ABC News’ Jonathan Karl, Huma Khan, Arlette Saenz and Ann Compton report:
Herman Cain stood little chance of winning the Republican presidential candidacy when the race began.
But the former Godfather Pizza CEO, whose recent web ad featuring his campaign manager smoking has fired up the blogosphere, now has GOP contenders scrambling to find a tax plan to challenge his 9-9-9 plan.
Rick Perry, whose campaign is in something of a free fall, unveiled an ambitious tax plan today designed to compete head on with Cain‘s 9-9-9 plan, a promise the Texas governor made in the last debate.
“I’ll bump plans with you, brother,” Perry told Cain at the CNN debate in Las Vegas. “And we’ll see who has the best idea about how you get this country working again.”
Perry is proposing a flat tax that would allow anybody – regardless of income – to pay one tax rate of 20 percent. Those with income less than $12,500 would be exempt, and households with incomes less than $500,000 would still be able to deduct mortgage interest and charitable contributions. But other tax breaks and loopholes would be eliminated. The plan also drops the corporate tax rate to 20 percent and would temporarily lower the rate to 5.25 percent to promote companies working overseas to move to the United States.
The plan would eliminate the death tax and end taxes on Social Security. It would also cut taxes on qualified dividends and long-term capital gains.
The flat tax would be optional. Those who wanted to stay in the current system could. The opt-out provision allows Perry to claim that nobody would be hurt by his plan, but it also makes it significantly less bold.
“The new flat tax preserves mortgage interest, charitable and state and local tax exemptions for families earning less than $500,000 annually, and it increases the standard deduction to $12,500 for individuals and dependents,” Perry wrote in an op-ed published in the Wall Street Journal today.
Like Cain, Perry is already drawing criticism for the plan that some say would leave existing loopholes and possibly create more. Cain’s plan entails a 9 percent business and individual flat tax and a 9 percent national sales tax.

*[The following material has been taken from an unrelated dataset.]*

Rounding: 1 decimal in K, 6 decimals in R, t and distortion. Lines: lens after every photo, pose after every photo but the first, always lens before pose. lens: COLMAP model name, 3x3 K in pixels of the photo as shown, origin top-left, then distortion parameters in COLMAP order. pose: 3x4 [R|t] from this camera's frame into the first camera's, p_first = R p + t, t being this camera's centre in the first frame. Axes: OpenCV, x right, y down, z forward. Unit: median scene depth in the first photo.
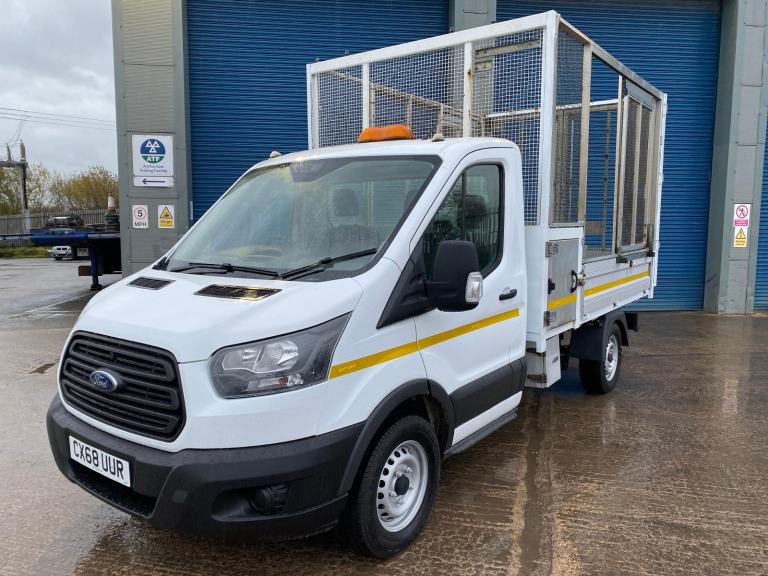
lens RADIAL K [[587.9, 0, 375.9], [0, 587.9, 285.5], [0, 0, 1]] dist [0.012203, -0.008264]
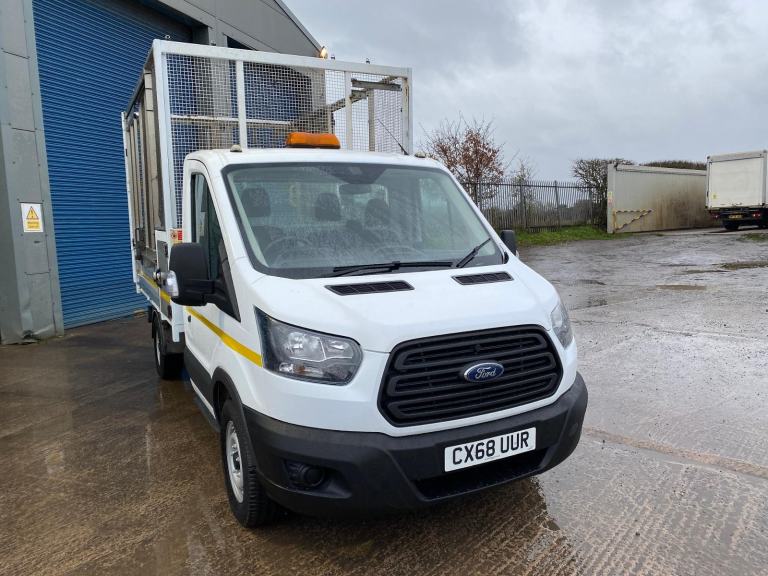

Perry is borrowing a page from businessman Steve Forbes, who ran, and lost, on a flat tax in 1996. Forbes is now supporting Perry and helped him draft the flat-tax proposal.
“With firm leadership, which Rick Perry will provide – which is why I’m endorsing him for president – I think this will be a winning issue,” the publisher told Fox News. “People love the idea of radical simplicity of this horrific tax code. … I think what Rick Perry’s going to unveil on Tuesday is going to be very exciting, very low rate, generous exemptions for adults and for children, making it worthwhile to invest in America again.”
Perry is promising steep, unspecific, cuts to government spending and claims his plan would balance the budget by 2020. That claim, however, will be subject to intense debate.
The Obama campaign pounced on Perry even before his flat-tax plan was unveiled, claiming that Republican plans “embrace a far-right vision for our tax code.”
A published memo from Obama campaign policy director James Kvaal decries the new Perry 20 percent flat tax for individuals and corporations as “a ‘flat tax’ plan that radically restructures the tax system and shifts a greater tax burden onto the middle class.”
“Flat tax proposals reduce the contributions of the most fortunate households, shifting the burden onto the middle class,” Kvaal wrote. “Under a flat tax, all Americans would pay the same tax rate, abandoning the progressive principle that the most fortunate Americans can afford to contribute more.”
The Obama campaign points to the analysis by the non-partisan Tax Policy Center, which writes in its assessment of the flat tax plan from Perry, as well as Romney’s tax plan, that because “middle-class families generate their income from working, they will see little or no benefit from these [Republican] tax cuts.”
Even some Republican candidates are wary of a flat tax. Four years ago, Mitt Romney sharply criticized the idea of a flat tax as a windfall to the wealthy who would see their income tax rates cut dramatically and would no longer pay taxes on their investments.
“There was one aspect [of the flat tax] I thought would be troublesome,” Romney said in 2007. “And that was the very, very wealthy, the people who sit back and clip coupons, who have very substantial investments, would pay no taxes at all. People like Bill Gates and Steve Forbes for that matter, under this plan, would pay no tax and I don’t think that is acceptable to the American people.”
As he rolls out his new economic plan in South Carolina today, Perry is also revamping his campaign staff, bringing in several old hands, including Joe Albaugh, who managed George W. Bush’s presidential campaign in 2000.
Perry has plunged in the polls in recent weeks. In the latest CBS News-New York Times poll released today, Cain tops the Republican field, followed by Romney and Gingrich. Perry, who led the poll in mid-September, plunged to 6 percent support, below Rep. Ron Paul, R-Texas.
Perry had 12 percent in early October and 23 percent in mid-September.